%%
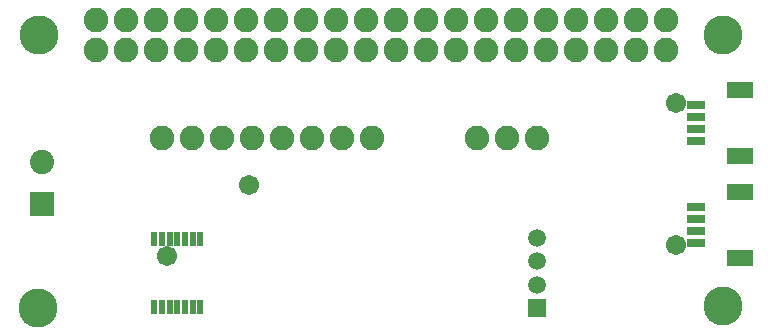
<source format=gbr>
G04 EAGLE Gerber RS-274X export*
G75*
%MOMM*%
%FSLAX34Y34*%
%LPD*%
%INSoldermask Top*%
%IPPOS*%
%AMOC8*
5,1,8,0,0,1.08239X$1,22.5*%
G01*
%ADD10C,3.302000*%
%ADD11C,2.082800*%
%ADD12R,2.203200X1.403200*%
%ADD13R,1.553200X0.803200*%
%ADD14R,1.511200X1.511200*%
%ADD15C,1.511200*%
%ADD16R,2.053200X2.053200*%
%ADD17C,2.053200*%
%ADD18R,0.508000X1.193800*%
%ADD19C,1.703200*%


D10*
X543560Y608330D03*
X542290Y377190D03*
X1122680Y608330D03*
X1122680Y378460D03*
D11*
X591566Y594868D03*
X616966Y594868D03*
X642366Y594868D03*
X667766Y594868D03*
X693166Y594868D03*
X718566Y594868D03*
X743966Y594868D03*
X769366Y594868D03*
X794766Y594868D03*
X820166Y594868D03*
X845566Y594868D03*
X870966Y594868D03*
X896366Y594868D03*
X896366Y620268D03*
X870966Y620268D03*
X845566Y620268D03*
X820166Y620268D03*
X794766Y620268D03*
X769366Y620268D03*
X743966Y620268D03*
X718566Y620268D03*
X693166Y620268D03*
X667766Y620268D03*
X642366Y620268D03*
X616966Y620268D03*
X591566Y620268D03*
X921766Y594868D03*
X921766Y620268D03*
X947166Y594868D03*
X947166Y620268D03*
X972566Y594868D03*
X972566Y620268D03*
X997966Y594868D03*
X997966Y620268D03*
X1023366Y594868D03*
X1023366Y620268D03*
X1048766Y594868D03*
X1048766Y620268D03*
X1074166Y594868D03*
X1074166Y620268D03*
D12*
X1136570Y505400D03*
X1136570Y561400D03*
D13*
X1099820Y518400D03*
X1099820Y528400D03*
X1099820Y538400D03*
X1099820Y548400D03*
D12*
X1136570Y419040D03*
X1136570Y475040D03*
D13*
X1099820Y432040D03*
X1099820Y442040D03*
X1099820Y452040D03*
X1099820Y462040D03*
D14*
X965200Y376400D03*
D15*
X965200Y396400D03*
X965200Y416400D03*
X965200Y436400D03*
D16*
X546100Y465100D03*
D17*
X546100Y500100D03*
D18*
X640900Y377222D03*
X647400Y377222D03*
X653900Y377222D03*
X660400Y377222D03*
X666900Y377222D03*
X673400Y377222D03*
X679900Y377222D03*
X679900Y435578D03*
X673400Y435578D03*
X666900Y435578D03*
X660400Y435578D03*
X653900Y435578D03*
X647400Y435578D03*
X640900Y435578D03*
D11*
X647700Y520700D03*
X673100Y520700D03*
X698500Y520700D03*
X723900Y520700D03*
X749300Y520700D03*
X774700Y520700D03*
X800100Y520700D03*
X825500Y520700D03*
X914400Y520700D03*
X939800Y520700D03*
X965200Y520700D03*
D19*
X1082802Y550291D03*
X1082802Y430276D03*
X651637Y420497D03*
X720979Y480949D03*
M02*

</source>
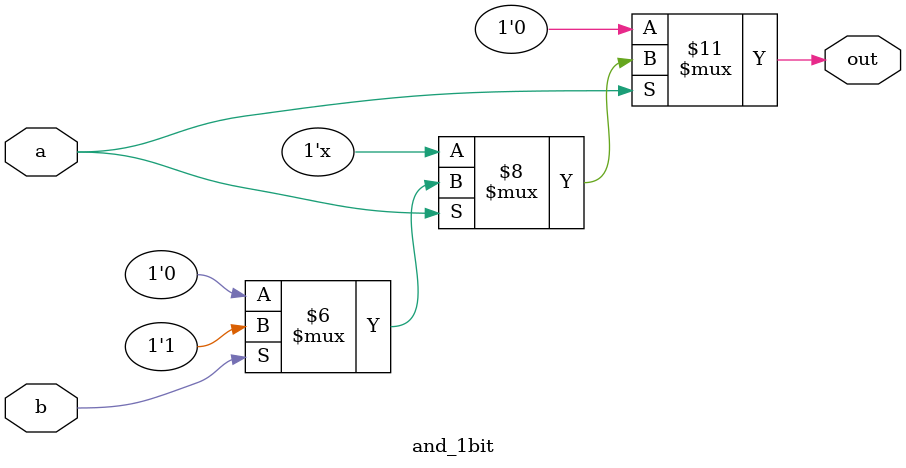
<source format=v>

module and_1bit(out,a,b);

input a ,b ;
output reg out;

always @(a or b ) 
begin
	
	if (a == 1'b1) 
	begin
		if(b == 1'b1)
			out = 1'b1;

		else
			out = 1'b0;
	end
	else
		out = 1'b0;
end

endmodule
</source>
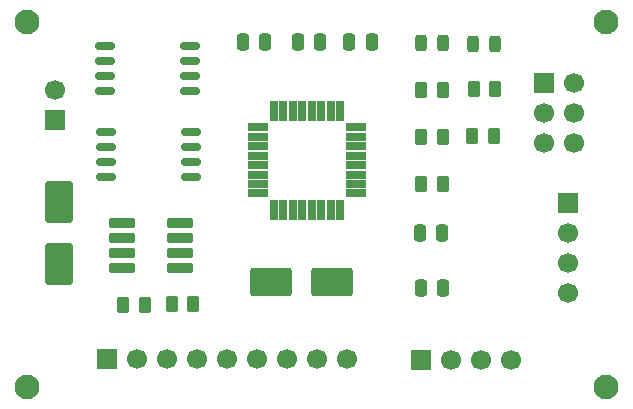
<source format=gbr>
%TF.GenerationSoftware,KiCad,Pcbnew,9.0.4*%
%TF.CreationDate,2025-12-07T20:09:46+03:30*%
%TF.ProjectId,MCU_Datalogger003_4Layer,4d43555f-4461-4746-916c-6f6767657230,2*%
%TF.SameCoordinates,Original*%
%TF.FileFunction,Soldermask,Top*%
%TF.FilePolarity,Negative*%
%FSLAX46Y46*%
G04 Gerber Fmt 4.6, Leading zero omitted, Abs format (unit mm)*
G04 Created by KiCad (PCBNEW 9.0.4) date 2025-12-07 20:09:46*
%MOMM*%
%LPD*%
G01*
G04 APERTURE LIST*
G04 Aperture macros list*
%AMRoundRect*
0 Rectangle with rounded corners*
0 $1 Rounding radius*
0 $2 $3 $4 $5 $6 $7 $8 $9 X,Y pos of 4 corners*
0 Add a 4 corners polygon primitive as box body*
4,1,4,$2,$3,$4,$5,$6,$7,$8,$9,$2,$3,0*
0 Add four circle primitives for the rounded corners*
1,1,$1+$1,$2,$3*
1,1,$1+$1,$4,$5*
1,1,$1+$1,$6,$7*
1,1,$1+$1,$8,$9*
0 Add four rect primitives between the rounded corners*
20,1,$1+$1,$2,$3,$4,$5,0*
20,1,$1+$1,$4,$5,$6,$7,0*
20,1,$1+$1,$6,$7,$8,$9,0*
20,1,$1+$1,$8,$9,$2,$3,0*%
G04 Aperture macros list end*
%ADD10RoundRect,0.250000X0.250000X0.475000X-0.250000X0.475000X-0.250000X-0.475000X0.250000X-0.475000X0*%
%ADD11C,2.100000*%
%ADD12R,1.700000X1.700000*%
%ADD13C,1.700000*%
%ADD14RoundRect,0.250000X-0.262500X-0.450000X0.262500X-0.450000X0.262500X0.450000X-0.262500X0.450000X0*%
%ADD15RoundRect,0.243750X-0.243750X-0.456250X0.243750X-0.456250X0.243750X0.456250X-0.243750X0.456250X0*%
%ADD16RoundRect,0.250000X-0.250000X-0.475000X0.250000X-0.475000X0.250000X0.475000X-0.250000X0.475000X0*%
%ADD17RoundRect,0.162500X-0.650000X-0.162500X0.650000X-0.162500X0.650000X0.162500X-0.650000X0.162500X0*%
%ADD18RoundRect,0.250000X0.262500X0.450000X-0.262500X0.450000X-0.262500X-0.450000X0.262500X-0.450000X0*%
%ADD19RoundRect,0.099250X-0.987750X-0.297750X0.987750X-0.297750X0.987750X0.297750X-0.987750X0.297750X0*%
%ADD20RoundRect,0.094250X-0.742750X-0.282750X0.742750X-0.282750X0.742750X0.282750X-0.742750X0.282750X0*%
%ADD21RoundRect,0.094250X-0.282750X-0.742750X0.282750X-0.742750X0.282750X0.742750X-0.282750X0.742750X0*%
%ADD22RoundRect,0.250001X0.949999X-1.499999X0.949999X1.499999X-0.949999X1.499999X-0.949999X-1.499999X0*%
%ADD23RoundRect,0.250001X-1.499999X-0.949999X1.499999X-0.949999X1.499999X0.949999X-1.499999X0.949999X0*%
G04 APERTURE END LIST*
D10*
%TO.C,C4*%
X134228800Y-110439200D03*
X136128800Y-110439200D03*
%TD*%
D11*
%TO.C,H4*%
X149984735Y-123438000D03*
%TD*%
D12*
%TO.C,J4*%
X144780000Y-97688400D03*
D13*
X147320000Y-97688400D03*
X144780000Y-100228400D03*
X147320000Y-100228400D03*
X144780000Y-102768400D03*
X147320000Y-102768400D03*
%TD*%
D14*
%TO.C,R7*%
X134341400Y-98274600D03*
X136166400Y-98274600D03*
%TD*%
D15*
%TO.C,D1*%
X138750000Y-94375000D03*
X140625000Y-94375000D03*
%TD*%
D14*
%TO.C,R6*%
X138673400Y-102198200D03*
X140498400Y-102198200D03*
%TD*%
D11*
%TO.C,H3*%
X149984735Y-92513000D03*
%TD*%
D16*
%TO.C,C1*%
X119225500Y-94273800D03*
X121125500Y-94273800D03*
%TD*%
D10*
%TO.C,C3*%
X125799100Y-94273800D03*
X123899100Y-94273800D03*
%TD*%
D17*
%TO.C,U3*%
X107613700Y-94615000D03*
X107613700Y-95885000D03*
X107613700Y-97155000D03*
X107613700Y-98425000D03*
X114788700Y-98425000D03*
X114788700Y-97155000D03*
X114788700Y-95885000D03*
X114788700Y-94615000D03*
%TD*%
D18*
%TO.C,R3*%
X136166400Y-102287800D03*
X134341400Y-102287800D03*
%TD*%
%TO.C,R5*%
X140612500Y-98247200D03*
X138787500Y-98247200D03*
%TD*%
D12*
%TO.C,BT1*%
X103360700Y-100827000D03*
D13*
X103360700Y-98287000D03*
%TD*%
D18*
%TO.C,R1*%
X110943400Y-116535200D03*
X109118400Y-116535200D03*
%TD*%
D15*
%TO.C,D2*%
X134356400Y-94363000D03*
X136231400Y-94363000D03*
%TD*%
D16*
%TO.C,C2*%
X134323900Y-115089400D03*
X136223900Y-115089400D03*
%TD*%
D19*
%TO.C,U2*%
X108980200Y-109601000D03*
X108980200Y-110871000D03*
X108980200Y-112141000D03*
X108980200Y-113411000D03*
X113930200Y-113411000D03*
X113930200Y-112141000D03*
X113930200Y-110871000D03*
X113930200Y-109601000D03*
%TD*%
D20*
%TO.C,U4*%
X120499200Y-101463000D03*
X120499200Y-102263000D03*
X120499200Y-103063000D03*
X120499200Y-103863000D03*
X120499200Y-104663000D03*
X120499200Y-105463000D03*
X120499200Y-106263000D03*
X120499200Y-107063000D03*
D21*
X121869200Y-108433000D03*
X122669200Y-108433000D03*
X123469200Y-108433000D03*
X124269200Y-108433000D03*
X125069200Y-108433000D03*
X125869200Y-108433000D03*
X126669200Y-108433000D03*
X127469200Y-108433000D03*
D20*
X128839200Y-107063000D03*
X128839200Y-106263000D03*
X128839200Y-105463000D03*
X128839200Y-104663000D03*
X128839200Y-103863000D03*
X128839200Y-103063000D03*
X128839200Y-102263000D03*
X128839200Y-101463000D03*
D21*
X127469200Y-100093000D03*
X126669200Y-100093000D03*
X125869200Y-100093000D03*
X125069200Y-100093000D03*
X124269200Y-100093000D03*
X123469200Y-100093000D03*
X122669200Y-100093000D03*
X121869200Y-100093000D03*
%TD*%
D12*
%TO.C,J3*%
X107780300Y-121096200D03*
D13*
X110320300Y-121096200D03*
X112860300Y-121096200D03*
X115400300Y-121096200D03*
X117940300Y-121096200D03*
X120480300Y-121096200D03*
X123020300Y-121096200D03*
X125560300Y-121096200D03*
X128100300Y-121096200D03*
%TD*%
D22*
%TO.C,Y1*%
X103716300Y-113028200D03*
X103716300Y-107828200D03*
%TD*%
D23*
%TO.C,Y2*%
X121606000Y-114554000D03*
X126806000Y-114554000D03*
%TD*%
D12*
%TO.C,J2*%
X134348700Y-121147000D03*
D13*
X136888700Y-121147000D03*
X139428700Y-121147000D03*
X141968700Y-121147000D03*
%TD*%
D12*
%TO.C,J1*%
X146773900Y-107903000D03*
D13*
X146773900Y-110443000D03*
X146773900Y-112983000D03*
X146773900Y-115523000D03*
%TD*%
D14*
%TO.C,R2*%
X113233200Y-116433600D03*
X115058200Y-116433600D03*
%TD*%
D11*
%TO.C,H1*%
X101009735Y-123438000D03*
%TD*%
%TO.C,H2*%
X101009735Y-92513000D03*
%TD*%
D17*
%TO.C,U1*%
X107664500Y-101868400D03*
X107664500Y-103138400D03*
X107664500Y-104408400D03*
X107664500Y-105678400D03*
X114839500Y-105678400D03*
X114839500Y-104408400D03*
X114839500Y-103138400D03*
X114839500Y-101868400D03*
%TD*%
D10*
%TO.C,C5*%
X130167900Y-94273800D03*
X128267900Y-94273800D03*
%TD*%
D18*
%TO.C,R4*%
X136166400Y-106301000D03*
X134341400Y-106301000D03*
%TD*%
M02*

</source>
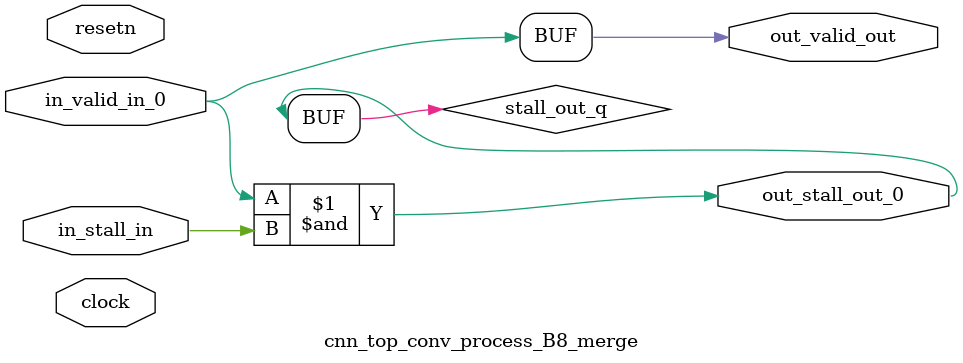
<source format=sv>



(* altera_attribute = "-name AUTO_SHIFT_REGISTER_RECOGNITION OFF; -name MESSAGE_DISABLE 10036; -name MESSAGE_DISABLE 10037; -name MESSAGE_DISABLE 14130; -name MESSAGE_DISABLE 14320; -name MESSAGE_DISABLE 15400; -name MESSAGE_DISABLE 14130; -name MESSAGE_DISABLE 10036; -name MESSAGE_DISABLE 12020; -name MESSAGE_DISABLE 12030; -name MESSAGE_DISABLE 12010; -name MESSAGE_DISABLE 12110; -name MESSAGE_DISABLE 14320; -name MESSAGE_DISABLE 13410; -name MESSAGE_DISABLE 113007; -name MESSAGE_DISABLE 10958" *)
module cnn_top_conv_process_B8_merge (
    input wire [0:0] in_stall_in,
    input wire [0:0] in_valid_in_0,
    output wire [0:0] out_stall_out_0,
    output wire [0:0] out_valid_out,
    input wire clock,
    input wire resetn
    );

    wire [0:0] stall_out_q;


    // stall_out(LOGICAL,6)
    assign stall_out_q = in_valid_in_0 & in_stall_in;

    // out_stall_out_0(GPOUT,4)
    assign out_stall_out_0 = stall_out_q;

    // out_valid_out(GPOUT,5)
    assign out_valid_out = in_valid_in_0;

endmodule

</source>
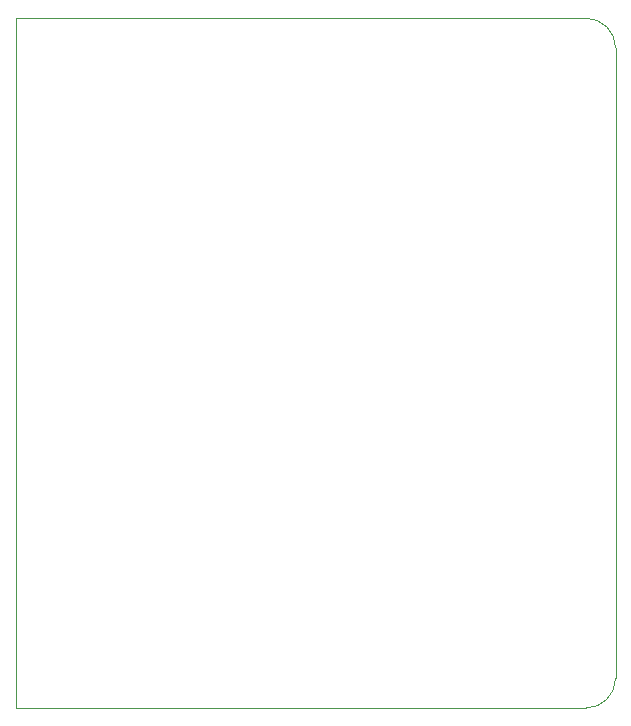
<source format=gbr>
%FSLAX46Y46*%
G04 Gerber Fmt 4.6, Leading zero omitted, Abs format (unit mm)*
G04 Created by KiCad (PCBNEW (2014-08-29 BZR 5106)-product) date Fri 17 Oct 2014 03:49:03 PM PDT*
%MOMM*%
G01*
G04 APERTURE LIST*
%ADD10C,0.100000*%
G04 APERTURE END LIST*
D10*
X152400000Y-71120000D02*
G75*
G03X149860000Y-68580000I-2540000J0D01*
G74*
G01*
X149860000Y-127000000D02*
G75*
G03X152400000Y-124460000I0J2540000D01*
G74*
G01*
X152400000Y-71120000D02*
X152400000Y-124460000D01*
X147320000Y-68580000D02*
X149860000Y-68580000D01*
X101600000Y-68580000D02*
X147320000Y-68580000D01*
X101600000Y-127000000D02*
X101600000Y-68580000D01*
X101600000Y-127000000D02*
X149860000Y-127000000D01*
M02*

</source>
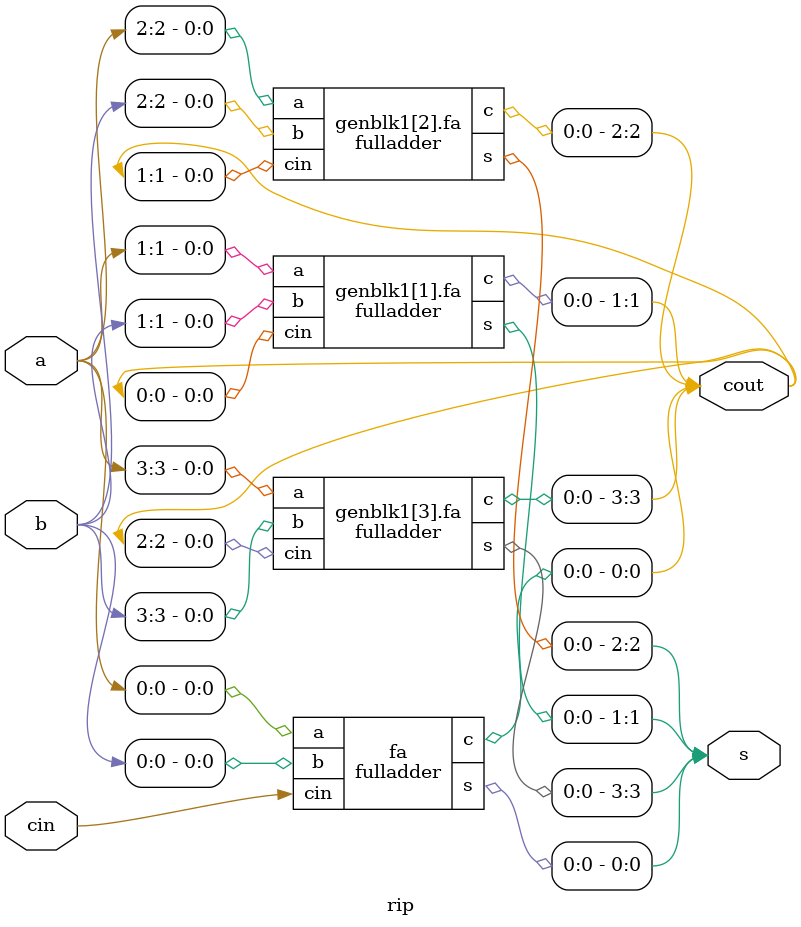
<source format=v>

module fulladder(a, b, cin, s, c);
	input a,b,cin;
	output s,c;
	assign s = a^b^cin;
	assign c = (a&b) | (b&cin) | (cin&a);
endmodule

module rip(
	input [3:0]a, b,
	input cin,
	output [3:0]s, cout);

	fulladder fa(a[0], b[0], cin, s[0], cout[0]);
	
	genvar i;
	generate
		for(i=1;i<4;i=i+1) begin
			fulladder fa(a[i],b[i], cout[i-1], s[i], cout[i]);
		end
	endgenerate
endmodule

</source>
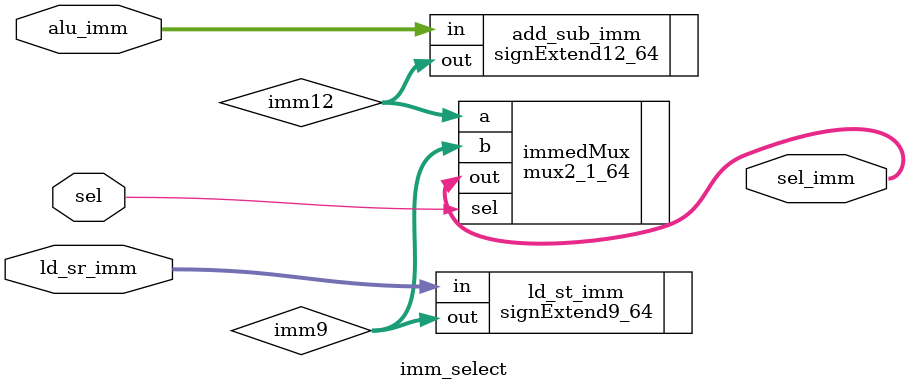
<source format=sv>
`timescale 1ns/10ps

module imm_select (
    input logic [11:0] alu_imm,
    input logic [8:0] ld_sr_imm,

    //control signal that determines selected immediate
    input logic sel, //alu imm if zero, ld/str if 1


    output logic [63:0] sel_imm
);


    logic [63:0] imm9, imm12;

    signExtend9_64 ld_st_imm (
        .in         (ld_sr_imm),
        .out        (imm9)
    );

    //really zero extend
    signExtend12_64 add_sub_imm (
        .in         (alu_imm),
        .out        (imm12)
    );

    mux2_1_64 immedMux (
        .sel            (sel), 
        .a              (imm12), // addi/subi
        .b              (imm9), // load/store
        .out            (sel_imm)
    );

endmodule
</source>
%%
Whenever a line in the material above holds the string "Created", copy that line in full.

G04 Created by KiCad (PCBNEW 9.0.4) date 2025-12-07 20:09:46*
G04 Created by KiCad (PCBNEW (2014-08-29 BZR 5106)-product) date Fri 17 Oct 2014 03:49:03 PM PDT*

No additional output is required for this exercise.